The latest GDP data release shows that the growth in real consumer spending slowed from an impressive 3,9% y-o-y in 2025Q4 to (a still robust) 3,4% y-o-y in 2026Q1.

However, in quarter-on-quarter (seasonally adjusted) terms, growth fell sharply from 1,2% in 2025Q4 to only 0,1% in 2026Q1.

Matikinca-Ngwenya notes: “The alarming increase in transport costs and hike in the prime interest rate will seriously strain high- and middle-income households’ ability to spend, the income groups with the greatest purchasing power in the economy. The 12-point fall in consumer confidence signals that consumers’ willingness to spend also declined notably during the second quarter, with the latest CCI reading (-19) now being well below the long-run average of -1.”
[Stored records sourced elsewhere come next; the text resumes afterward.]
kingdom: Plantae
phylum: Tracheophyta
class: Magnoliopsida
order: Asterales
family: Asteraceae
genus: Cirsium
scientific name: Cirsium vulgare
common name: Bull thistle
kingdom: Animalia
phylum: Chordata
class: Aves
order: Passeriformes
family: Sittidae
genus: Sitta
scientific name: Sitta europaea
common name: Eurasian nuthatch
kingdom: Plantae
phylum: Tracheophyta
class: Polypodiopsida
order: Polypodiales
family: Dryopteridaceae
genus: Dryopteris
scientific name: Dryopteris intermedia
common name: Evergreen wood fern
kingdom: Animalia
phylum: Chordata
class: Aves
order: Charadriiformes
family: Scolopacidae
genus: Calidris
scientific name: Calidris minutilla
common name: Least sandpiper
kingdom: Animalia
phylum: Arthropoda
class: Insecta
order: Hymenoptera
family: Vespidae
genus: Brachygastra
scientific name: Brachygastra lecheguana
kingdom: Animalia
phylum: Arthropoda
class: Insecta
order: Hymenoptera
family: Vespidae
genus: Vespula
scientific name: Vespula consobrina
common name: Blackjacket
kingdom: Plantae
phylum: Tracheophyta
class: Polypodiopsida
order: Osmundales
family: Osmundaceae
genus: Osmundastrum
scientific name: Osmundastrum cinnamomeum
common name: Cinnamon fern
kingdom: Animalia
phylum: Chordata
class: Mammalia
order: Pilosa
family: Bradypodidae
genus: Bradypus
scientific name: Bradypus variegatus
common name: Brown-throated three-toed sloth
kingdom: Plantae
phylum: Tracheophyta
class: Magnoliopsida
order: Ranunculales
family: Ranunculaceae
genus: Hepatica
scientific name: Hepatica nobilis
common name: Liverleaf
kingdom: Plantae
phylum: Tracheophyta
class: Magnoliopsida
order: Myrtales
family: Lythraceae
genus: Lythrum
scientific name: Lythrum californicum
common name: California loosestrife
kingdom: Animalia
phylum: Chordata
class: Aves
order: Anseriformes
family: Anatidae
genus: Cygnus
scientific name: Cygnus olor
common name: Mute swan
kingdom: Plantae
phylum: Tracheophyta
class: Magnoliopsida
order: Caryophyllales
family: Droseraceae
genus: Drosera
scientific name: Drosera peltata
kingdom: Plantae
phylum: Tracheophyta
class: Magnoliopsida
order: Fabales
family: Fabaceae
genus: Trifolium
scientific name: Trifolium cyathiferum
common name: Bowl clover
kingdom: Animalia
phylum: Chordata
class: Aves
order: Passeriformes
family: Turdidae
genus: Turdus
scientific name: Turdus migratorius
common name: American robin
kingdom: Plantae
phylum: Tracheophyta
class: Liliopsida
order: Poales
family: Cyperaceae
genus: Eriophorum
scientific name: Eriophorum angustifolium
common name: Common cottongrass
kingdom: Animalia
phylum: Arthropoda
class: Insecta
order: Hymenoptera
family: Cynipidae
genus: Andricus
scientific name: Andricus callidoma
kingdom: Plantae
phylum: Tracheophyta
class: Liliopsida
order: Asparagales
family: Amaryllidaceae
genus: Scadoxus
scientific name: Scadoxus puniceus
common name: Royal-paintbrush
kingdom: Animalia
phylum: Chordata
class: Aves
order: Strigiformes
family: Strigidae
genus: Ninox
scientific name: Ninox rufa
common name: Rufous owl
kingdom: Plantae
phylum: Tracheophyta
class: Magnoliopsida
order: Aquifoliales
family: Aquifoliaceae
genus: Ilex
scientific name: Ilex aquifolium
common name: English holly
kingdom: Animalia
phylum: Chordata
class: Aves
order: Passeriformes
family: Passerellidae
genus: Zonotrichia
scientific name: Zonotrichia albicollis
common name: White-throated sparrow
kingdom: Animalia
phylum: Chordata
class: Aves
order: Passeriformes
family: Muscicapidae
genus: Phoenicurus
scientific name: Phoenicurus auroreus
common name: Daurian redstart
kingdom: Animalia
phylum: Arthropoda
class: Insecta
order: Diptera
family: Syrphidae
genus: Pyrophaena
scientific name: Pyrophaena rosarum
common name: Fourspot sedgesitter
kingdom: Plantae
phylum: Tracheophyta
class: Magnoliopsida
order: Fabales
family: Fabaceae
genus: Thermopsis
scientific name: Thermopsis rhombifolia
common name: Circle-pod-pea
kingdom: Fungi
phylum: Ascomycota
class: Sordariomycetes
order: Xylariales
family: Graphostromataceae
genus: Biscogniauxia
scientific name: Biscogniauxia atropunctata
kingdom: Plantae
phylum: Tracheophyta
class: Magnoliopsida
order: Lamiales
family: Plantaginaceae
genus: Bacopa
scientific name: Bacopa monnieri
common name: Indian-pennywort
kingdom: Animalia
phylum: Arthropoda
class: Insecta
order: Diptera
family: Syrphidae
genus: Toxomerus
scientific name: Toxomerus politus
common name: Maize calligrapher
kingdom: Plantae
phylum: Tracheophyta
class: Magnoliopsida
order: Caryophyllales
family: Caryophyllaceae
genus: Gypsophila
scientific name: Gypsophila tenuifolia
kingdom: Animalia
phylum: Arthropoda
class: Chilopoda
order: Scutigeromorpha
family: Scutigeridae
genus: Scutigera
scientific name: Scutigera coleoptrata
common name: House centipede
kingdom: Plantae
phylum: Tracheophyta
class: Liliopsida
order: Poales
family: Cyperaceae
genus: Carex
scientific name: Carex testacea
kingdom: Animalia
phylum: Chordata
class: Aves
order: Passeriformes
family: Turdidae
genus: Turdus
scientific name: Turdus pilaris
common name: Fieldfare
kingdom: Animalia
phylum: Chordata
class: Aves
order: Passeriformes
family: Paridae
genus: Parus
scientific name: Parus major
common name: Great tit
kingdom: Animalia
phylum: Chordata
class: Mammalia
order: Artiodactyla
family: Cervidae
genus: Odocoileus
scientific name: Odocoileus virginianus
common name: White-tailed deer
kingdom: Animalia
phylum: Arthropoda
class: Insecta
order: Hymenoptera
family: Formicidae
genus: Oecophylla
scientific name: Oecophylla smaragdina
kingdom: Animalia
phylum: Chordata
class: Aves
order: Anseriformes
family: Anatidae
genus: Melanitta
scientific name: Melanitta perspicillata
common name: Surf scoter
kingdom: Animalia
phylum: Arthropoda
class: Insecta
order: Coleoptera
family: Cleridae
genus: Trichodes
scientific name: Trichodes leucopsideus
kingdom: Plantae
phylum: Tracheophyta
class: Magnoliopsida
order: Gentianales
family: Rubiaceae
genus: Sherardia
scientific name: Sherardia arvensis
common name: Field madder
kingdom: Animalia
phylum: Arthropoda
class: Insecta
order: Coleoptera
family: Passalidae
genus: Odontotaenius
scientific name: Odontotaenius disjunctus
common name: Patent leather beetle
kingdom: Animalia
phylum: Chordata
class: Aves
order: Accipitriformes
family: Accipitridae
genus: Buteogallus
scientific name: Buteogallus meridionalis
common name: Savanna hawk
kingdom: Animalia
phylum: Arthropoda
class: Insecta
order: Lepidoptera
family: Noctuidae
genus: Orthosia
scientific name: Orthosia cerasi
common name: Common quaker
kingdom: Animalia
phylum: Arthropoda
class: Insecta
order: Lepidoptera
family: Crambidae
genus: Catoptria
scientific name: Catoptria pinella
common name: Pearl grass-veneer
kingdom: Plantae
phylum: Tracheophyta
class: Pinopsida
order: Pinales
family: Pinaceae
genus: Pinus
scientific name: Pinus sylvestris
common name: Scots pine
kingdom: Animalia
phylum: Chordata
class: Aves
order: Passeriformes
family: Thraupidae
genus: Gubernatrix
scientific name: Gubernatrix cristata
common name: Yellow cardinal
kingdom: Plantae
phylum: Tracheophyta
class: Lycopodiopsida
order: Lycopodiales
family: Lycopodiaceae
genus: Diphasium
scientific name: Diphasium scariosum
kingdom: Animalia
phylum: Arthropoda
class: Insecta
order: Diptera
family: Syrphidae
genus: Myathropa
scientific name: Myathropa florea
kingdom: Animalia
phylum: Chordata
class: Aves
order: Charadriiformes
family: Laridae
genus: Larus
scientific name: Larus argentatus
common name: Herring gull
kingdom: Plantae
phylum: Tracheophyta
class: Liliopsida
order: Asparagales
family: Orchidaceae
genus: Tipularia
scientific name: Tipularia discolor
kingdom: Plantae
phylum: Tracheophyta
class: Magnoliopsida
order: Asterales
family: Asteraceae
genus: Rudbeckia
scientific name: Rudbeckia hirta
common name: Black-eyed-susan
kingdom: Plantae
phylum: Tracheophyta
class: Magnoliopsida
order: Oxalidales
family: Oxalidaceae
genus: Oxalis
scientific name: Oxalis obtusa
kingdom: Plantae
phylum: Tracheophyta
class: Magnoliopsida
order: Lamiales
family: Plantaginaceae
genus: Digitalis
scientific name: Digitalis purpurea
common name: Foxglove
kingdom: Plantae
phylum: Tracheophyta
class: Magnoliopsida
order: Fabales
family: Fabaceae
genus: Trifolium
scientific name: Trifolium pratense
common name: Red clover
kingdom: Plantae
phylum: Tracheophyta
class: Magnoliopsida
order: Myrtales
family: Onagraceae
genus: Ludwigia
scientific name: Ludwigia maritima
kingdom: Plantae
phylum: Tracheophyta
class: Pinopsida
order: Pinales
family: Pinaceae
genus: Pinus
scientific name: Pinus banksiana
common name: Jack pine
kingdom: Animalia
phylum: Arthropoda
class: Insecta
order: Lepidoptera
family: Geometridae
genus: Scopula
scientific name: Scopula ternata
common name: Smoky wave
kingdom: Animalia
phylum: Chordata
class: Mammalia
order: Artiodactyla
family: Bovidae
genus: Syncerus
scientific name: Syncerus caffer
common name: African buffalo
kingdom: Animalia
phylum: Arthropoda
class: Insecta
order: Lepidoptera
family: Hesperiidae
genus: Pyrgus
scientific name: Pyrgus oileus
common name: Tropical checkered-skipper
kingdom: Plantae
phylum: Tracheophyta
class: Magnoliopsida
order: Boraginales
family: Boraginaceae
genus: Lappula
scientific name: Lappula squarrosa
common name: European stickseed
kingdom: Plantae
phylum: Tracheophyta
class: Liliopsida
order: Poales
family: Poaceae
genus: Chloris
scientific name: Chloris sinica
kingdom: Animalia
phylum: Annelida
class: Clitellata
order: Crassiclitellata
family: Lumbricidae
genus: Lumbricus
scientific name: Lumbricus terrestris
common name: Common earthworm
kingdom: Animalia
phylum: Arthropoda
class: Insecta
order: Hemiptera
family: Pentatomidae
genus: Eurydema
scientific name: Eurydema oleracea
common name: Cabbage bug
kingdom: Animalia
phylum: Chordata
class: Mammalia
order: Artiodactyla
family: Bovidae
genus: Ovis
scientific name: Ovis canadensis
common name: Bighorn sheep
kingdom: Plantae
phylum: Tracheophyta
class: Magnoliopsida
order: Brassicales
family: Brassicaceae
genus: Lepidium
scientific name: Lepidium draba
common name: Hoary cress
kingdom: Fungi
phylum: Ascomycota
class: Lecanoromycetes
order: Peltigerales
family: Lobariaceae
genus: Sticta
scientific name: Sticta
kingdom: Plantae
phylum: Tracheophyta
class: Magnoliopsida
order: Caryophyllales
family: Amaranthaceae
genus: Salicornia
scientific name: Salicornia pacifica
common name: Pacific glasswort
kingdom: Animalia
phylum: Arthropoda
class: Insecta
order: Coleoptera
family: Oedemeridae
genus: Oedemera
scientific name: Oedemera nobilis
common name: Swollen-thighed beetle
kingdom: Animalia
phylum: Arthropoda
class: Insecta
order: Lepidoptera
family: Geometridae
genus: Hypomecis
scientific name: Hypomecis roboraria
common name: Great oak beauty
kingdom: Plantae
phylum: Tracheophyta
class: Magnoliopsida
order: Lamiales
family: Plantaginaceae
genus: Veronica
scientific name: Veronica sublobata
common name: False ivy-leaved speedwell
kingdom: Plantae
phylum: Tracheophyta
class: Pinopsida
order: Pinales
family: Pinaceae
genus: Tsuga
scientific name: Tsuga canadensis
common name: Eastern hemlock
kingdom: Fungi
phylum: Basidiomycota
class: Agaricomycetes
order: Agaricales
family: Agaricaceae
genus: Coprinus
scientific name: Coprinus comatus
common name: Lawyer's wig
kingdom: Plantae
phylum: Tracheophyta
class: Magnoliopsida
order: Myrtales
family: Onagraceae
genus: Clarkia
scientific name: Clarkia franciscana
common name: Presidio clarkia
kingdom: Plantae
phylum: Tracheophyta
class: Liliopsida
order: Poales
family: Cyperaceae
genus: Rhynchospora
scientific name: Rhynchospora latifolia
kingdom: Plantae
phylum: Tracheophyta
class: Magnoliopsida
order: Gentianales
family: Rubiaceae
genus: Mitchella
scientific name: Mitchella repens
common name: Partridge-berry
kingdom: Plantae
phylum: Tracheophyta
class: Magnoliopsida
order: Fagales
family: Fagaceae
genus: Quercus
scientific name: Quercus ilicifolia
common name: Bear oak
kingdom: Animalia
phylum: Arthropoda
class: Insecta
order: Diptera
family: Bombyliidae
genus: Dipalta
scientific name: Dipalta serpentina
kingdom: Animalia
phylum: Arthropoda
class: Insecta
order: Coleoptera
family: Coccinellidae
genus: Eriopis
This will likely translate into a contraction (in q-o-q terms) in real consumer spending during the second quarter of 2026, with discretionary spending expected to come under significant pressure. Indeed, results from the BER’s latest retail survey point to a marked deterioration in durable and semi-durable goods sales during 2026Q2.

On a more positive note, on 17 June the US and Iran signed a memorandum of understanding to end hostilities and start negotiations towards a final agreement. This welcome development sent oil prices tumbling to around $80 per barrel (from over $100 in May), so – even with the fuel levy relief ending in July – South Africa is now on track for significant fuel price cuts in July.

Although it will take many months for fuel prices to return to pre-war levels, and the interest rate cutting cycle may only resume next year, a deal to end the war in the Middle East – provided it holds – should relieve some of the pressure on the consumer towards the end of 2026.